The language is always calibrated to avoid panic, which unfortunately also avoids the blunt truth: this will happen again at the next gathering, in the next state, until the culture of equine competition treats biosecurity not as a temporary inconvenience, but as the absolute bedrock of its existence.
For years, the maps of disease—measles in Texas, Ebola in Africa, EHM in Waco—have been connecting into a picture our politicians refuse to see.
The response is always a reaction, never prevention. It is a cycle of panic and placation. As with the equine herpesvirus now touring nine states, the playbook is familiar: contain the immediate fire, assure the public, and ignore the tinderbox.
The tinderbox, in this century, is not merely a lack of biosecurity at a rodeo. It is a political architecture built to ignore the fundamental drivers of pandemic risk.
While major parties debate marginal shifts in health budgets, an often-ignored voice in New Jersey has been charting the uncomfortable topography of this crisis. Lisa McCormick, a Democrat whose warnings have long been filed under “inflammatory” by the political establishment, articulates a chain of causation others omit.
“We are facing a silent, insidious pandemic,” McCormick stated in December. “It does not spread through coughs or sneezes, but through the very water we drink, the soil that grows our food, and the air we breathe.”
Her focus is antimicrobial resistance, a crisis she calls “the ultimate testament to a broken political system,” driven by pharmaceutical pollution and agricultural runoff that create breeding grounds for superbugs.
She named the corporate polluters and the governmental neglect, a precision that escapes the blurry language of official advisories.
But her alarm extends beyond the factories and feedlots.
In a separate warning, she highlighted a threat that seems pulled from science fiction but is documented in scientific journals: the release of ancient pathogens from thawing Arctic permafrost.
“The scientific facts are clear and alarming,” she noted, citing the revival of 40,000-year-old viruses in labs. “We face the potential for entirely new diseases to which modern medicine has no prior experience or ready defenses.”
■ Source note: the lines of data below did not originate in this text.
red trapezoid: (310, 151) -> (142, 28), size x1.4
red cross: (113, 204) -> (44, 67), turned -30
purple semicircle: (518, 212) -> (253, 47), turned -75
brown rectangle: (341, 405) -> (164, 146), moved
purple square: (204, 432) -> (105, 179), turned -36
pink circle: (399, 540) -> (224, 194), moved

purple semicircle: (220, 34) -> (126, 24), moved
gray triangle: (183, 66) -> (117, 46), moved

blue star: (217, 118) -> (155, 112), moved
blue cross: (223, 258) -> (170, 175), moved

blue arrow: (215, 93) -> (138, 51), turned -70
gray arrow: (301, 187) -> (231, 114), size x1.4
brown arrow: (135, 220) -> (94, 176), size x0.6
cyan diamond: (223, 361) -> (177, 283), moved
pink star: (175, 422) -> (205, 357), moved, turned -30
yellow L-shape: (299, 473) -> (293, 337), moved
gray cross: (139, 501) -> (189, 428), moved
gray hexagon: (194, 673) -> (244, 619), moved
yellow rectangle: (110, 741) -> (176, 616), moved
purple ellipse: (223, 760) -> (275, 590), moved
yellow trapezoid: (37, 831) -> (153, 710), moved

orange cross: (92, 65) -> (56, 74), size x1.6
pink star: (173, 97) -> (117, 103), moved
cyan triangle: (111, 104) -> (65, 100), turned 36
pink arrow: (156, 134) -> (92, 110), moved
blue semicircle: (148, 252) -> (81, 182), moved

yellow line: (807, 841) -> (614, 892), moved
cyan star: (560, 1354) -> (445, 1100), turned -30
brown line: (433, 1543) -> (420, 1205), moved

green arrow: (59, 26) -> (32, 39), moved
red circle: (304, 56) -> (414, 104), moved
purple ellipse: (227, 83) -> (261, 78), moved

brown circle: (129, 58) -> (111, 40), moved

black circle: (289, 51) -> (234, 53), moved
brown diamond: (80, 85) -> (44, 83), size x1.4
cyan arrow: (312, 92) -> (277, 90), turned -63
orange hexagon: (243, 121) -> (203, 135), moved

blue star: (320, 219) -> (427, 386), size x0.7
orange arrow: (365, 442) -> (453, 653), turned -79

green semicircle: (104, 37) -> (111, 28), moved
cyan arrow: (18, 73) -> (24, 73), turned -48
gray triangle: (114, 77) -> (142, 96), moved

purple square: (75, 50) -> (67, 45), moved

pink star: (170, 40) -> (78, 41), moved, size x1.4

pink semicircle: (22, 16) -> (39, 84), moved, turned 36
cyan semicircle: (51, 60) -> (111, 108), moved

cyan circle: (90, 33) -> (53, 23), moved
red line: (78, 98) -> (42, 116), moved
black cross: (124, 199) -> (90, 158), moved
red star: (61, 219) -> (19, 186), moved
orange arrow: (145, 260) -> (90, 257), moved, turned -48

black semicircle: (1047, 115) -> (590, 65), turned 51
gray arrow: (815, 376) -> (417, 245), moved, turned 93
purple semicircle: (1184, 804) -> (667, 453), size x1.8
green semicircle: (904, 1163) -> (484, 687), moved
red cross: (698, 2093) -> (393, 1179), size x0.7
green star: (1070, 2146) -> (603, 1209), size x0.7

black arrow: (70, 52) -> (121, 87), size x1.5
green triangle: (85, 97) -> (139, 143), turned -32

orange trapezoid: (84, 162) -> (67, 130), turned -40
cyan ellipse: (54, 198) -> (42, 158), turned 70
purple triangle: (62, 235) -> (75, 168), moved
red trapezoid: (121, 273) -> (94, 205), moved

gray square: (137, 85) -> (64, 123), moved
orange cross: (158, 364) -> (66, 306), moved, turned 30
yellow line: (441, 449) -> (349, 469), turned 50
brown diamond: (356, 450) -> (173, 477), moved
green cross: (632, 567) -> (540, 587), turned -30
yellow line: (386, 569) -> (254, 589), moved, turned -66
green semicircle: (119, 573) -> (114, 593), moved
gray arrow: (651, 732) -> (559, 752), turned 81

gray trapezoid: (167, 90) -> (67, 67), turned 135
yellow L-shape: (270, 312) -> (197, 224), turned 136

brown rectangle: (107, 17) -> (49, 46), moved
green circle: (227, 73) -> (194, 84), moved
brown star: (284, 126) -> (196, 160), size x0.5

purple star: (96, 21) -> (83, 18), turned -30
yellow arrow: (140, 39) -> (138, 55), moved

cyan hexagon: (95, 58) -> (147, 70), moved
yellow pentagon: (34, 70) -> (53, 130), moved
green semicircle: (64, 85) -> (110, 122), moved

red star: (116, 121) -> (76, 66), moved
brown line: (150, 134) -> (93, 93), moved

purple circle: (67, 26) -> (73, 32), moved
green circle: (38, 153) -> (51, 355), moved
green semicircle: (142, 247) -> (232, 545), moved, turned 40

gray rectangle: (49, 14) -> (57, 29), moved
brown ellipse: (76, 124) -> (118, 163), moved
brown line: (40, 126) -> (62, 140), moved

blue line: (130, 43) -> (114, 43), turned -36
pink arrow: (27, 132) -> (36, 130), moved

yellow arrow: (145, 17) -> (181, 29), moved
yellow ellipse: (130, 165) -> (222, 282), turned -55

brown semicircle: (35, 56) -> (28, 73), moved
This is the context that transforms every local outbreak, whether in horses or humans, from a bad-luck event into a policy indictment.
The federal government’s recent move to reduce recommended childhood vaccines, aligning with a political agenda rather than immunological science, has sparked a rebellion among states, including New Jersey. It is a move that experts warn will invite back vanquished diseases, creating more dots on the map.
McCormick’s statements, dating back years, frame these not as isolated failures but as facets of a single failure: a refusal to see human, animal, and environmental health as one interconnected system.
“The health of our planet and the health of our people are inextricably linked,” McCormick argued.
The gelding in Burlington County died of a virus spread by contact. The larger plague it signals is spread by complacency.
We have built a world perfect for the spread of disease—through global travel, industrial practices, and the willful thawing of our planet—while dismantling the vigilance required to stop it.
The politicians manage the headlines. The pathogens, ancient and new, simply follow the paths of least resistance.
The question is no longer if another pandemic will arrive.
The science, and the voices echoing it from the political margins, tell us it is a certainty. The only variable is whether we will continue to be surprised or if we will finally start to connect the dots that McCormick has been drawing for us, which have been in plain sight for a generation.